▶ **Supplied passage**:
· · ·

The Ring is so powerful that it can withstand all manner of interpretation, but Tannhäuser is, literally, a different story. Wagner is still grappling with ideas from Der fliegende Holländer and Lohengrin: in some ways Tannhäuser is a kind of prototype for Der Meistersinger von Nürnberg. All the more reason then, that a production of this opera needs to meaningfully enhance it. There are lots of ways of thinking it through, but this isn’t one of the more inspired. The sets are nice and clear, a simple circular, rotating disc with details created by coloured light. By commissioning Chéreau, Wieland cleared away the debris of Cosima orthodoxy, refocusing on the spirit of Wagner’s music, rather than the outward form. That’s critical. It isn’t the set that makes an opera, but what the set contributes to extending its essential meaning. It’s irrelevant whether the staging is modern or not, as long as it’s intelligent.
 
Thus, when Wolfgang’s Venusberg is a halo of sexless ballet dancers waving their arms. Is this what Tannhäuser gave up Wartburg for? And why is he so driven to leave it? In the beginning of the third act, there’s nothing on stage at all, but the wooden icon of the Virgin Mary, which we’ve been shown at length in the first Act. For ten whole minutes, the audience might just as well be listening at home, in greater comfort than the stifling heat and hard seats of Bayreuth. Of course, people don’t necessarily go to Bayreuth for artistic enlightenment, but they do deserve something that enhances the opera as opera. Five years later, Brian Large, who directed the filming of this version, was to make another version in Munich, conducted by Mehta and staged by David Alden. It was horrifying at the time, because Venusberg was depicted as a place full of excessive lust, shading off into the bestial and sinister. Unfortunately, many people didn’t see past the nudity, and appreciate that its point was to show the fundamental depravity of Venusberg. How ironic it was that the “degenerate” staging was actually reaffirming the purity and spirituality Elisabeth represents. The Landgrave and Wartburgers don’t have much to worry about in this Bayreuth Venusberg, so its essential horror is dissolved. Similarly, although there is connection between Elisabeth and the Virgin Mary, here the costuming makes the point with too heavy a hand. Elisabeth is human, not a wooden icon come alive.
 
Were this production musically stimulating, it might still work. After all, this is Wagner. Sadly the uninspired approach affected the conducting and orchestra too. Much of Sinopoli’s reputation rests on his work in opera. Tannhäuser was his debut at Bayreuth, but this DVD was made after he’d conducted it for several years. Unfortunately, the frequent and long drawn-out episodes when nothing happens on stage only serve to highlight the fairly lacklustre playing. The slow pace is particularly grating in the long dialogues in the hall of Song. Wagner may have written longueurs into the score, but dragging them out militates against the drama at the heart of opera.

· · ·

[Page-level text extractions]

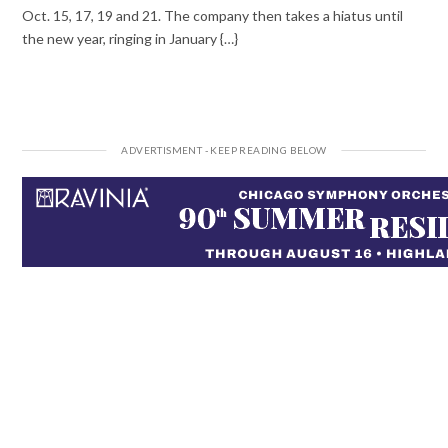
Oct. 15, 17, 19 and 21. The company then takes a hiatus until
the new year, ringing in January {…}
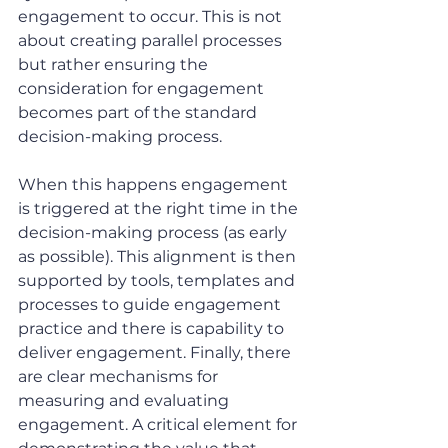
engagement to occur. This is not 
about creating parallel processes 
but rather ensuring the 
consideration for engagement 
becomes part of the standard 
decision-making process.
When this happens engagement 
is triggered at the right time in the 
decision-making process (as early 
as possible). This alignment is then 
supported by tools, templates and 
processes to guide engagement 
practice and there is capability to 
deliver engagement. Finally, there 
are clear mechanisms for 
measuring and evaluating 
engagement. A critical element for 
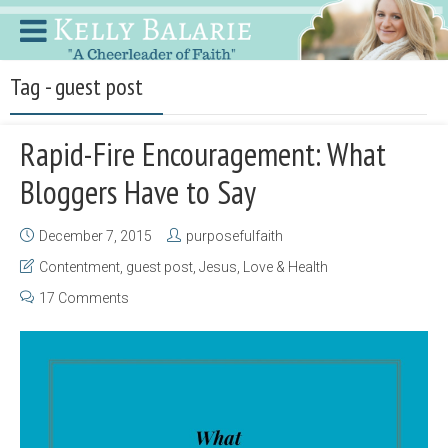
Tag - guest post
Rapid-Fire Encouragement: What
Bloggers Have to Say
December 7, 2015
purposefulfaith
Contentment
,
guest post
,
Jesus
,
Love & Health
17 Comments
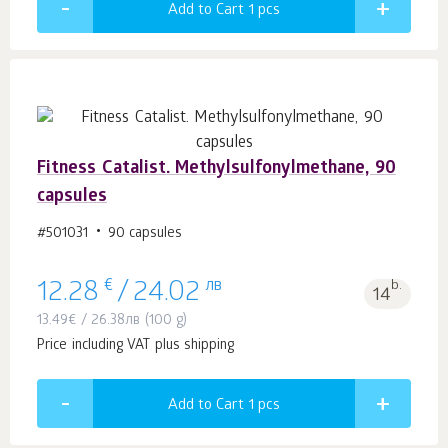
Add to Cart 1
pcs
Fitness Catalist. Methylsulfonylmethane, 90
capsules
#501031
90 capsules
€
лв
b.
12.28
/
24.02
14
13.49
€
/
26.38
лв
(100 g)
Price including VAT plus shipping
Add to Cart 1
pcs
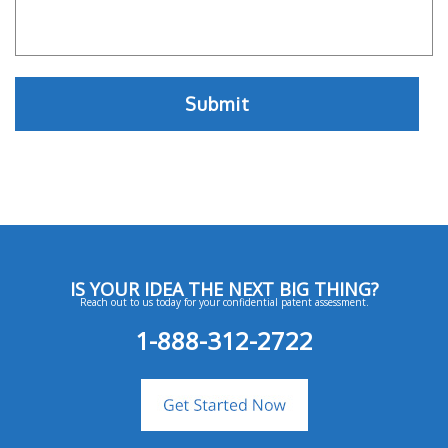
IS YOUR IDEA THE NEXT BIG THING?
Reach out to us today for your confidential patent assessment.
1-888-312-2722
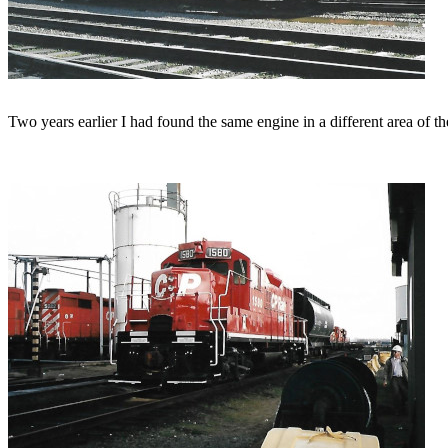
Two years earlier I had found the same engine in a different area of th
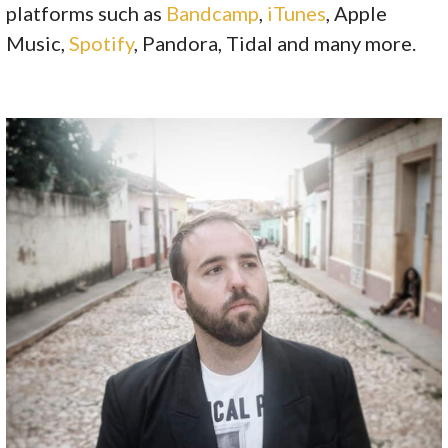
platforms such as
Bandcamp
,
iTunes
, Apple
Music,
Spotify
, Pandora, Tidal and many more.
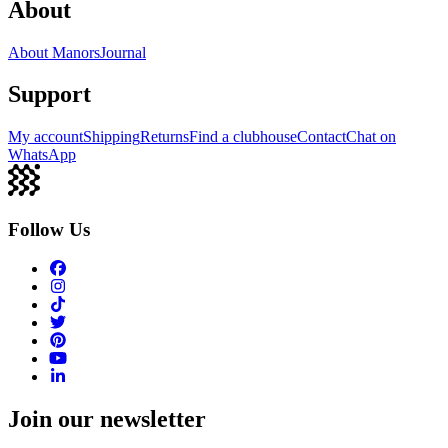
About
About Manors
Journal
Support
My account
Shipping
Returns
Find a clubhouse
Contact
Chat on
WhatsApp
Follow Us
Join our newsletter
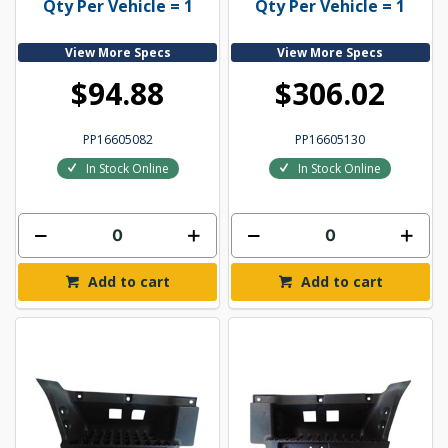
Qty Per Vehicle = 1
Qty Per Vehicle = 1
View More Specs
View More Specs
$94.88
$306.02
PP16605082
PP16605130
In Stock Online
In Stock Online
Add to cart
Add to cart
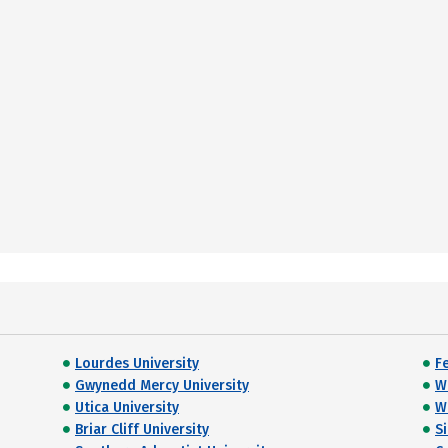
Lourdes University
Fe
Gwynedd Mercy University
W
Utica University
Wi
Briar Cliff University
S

· · ·

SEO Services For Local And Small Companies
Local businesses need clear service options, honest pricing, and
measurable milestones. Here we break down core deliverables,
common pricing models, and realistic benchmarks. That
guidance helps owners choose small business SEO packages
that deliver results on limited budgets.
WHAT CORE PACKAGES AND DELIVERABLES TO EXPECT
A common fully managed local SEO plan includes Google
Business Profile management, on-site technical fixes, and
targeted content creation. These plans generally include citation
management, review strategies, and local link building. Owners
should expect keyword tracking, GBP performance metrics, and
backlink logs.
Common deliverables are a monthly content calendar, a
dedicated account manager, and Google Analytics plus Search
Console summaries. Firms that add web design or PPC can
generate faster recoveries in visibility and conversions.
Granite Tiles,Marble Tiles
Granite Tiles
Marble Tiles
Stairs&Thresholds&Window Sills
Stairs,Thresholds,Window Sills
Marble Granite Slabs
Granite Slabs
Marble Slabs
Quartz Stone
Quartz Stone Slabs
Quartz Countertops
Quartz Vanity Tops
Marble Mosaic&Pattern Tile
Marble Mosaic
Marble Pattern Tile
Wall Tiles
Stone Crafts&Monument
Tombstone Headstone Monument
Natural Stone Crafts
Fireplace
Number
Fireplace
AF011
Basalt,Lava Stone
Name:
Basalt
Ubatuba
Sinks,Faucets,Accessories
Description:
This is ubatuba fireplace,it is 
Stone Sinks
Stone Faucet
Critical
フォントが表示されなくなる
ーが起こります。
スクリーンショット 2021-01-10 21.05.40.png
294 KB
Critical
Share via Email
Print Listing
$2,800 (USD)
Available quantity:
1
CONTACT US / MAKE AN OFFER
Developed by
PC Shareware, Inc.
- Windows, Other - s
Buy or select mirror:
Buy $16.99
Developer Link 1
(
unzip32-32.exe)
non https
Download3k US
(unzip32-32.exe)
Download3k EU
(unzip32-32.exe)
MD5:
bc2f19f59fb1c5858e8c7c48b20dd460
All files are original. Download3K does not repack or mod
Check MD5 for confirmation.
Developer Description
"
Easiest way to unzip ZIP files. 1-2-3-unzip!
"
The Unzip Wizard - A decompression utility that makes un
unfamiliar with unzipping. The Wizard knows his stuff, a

· · ·

▶ **Tasks to carry out**:
1. In the Tannhäuser review, what is the only thing on stage at the beginning of the third act?
2. Print the part of the Tannhäuser review that begins at the words "Were this production" and stops after "heart of opera.".
3. List every work by Wagner that the Tannhäuser review mentions by title.
The lines aren't needed for anything here.

▶ **Responses to the exercise**:
1. The wooden icon of the Virgin Mary.

2.
Were this production musically stimulating, it might still work. After all, this is Wagner. Sadly the uninspired approach affected the conducting and orchestra too. Much of Sinopoli’s reputation rests on his work in opera. Tannhäuser was his debut at Bayreuth, but this DVD was made after he’d conducted it for several years. Unfortunately, the frequent and long drawn-out episodes when nothing happens on stage only serve to highlight the fairly lacklustre playing. The slow pace is particularly grating in the long dialogues in the hall of Song. Wagner may have written longueurs into the score, but dragging them out militates against the drama at the heart of opera.

3.
- The Ring
- Tannhäuser
- Der fliegende Holländer
- Lohengrin
- Der Meistersinger von Nürnberg